*Collected data*
BEGIN
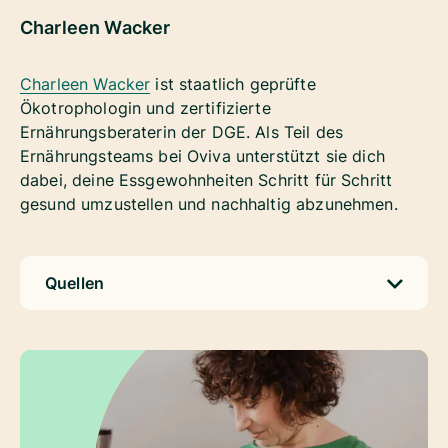
Charleen Wacker
Charleen Wacker
ist staatlich geprüfte
Ökotrophologin und zertifizierte
Ernährungsberaterin der DGE. Als Teil des
Ernährungsteams bei Oviva unterstützt sie dich
dabei, deine Essgewohnheiten Schritt für Schritt
gesund umzustellen und nachhaltig abzunehmen.
Quellen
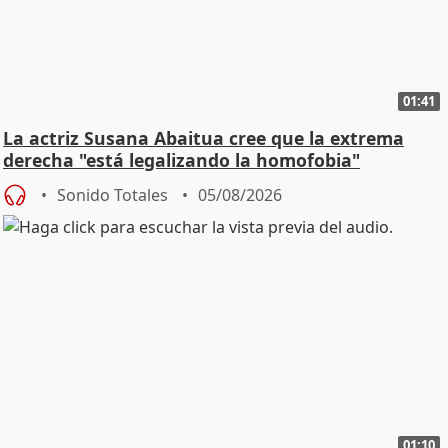
01:41
La actriz Susana Abaitua cree que la extrema
derecha "está legalizando la homofobia"
Sonido Totales
05/08/2026
01:10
END
*Required action*
Please print every record exactly, leaving out the pictures.

*Completed task*
Charleen Wacker
Charleen Wacker
ist staatlich geprüfte
Ökotrophologin und zertifizierte
Ernährungsberaterin der DGE. Als Teil des
Ernährungsteams bei Oviva unterstützt sie dich
dabei, deine Essgewohnheiten Schritt für Schritt
gesund umzustellen und nachhaltig abzunehmen.
Quellen
01:41
La actriz Susana Abaitua cree que la extrema
derecha "está legalizando la homofobia"
Sonido Totales
05/08/2026
01:10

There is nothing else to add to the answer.